How does ES perform if the query does boolean operation on nested types


(Deepak) #1

I would like to know, if there will be any difference in performance between these queries? Both queries brings up the same result.

  1. OR operation in a nested type between two fields.
    nested {
    path : "blah"
    should : {
    match : {"k1" : "v1"},
    match : {"k2" : "v2"}
    }

and

  1. OR operation between two nested type fields.
    should [{
    nested {
    "path" : "blah"
    match {
    "k1" : "v1"
    },
    {
    nested {
    "path" : "blah"
    match {
    "k2" : "v2"
    },
    }]

Lets say the query happens on millions of records.


(Mayya Sharipova) #2

You can use _valide API with an explain option to see what your queries translate into.

GET my-index/my-type/_validate/query?explain=true

For the 1st query, I have got:

"explanation": "+ToParentBlockJoinQuery (my-path.k1:v1 my-path.k2:v2) 
#DocValuesFieldExistsQuery [field=_primary_term]"

For the 2nd query, I have got:

"explanation": "
+(ToParentBlockJoinQuery (my-path.k1:v1) ToParentBlockJoinQuery (my-path.k2:v2)) 
#DocValuesFieldExistsQuery [field=_primary_term]"
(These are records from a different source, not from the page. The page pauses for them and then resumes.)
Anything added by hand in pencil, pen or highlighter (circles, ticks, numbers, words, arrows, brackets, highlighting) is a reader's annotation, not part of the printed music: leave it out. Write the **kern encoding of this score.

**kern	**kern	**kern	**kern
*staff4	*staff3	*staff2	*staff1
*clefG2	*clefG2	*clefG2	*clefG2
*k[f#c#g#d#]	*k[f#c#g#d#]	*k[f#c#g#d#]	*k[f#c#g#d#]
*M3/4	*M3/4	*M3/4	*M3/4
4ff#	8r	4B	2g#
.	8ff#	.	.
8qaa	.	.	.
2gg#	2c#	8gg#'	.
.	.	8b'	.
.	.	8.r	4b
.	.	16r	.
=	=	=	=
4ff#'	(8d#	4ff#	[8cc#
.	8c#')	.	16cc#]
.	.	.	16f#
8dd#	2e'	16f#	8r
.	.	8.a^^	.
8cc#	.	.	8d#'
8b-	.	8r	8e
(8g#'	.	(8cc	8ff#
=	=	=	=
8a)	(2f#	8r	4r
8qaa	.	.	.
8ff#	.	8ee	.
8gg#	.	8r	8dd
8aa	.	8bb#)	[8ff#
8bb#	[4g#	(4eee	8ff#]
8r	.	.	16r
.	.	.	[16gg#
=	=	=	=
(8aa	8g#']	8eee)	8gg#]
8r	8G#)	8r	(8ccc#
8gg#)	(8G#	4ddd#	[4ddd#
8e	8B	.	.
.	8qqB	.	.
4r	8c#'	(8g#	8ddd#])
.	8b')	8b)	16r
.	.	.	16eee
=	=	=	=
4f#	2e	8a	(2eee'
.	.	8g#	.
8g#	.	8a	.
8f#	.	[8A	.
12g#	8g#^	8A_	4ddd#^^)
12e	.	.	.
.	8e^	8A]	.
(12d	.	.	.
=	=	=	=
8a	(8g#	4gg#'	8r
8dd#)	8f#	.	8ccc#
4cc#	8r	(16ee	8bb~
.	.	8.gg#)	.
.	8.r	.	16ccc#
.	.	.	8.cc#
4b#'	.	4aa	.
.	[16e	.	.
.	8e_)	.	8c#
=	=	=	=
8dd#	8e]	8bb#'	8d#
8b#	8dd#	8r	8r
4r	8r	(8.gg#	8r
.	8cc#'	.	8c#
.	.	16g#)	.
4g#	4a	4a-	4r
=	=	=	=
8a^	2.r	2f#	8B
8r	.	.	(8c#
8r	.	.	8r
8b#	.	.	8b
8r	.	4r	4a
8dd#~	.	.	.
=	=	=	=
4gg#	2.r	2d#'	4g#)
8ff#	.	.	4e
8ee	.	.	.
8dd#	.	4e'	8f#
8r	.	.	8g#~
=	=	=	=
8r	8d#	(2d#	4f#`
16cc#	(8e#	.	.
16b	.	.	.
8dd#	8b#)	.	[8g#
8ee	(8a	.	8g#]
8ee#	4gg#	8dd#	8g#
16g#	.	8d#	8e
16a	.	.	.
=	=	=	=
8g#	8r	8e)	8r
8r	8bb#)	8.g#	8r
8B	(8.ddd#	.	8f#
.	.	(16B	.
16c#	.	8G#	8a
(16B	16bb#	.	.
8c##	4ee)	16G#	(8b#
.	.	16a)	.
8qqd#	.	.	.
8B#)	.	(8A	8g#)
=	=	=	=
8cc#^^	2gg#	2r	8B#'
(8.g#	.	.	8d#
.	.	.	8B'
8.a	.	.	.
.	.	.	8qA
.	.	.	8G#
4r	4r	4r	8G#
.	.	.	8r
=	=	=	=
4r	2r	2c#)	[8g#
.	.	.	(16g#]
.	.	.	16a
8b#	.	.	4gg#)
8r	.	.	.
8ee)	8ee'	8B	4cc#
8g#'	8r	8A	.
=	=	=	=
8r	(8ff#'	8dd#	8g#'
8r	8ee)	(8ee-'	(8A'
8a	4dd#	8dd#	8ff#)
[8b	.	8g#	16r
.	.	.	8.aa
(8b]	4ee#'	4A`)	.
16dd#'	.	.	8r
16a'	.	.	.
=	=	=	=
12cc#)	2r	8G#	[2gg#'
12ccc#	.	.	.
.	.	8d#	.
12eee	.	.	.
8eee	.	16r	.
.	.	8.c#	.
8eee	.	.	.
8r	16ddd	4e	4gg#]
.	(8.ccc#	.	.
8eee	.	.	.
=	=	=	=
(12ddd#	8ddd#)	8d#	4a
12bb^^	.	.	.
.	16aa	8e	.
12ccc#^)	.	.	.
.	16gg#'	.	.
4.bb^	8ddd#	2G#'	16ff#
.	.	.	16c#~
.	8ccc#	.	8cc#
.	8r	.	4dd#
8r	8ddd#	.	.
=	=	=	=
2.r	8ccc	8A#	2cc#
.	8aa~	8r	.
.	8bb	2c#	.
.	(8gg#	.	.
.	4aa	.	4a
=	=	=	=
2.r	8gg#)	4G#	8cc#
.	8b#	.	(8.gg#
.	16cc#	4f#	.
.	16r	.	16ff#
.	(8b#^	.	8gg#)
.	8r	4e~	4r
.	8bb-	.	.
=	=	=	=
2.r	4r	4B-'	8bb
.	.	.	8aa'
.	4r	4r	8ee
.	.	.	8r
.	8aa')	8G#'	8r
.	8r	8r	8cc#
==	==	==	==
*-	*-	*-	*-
Then theoretically we can reason, if there is a big overlap between documents returned from match : {"k1" : "v1"} and match : {"k2" : "v2"}, then 1st query should execute faster.

For example, if:
match : {"k1" : "v1"} produces 10k docs
match : {"k2" : "v2"} produces 10k docs
should : { match : {"k1" : "v1"}, match : {"k2" : "v2"}} produces 15k docs

Then for the 1st query: ToParentBlockJoinQuery execute on 15k docs.
For the 2nd query: ToParentBlockJoinQuery execute on 10k docs for k1, then another ToParentBlockJoinQuery will execute on 10k docs for k2, which overall will be slower.

But this is all theoretical, and the best way to measure the difference performance is to run experiments and measure performance based on real data.


(Mikhail Khludnev) #3

Complexity is the same, the difference should insignificant.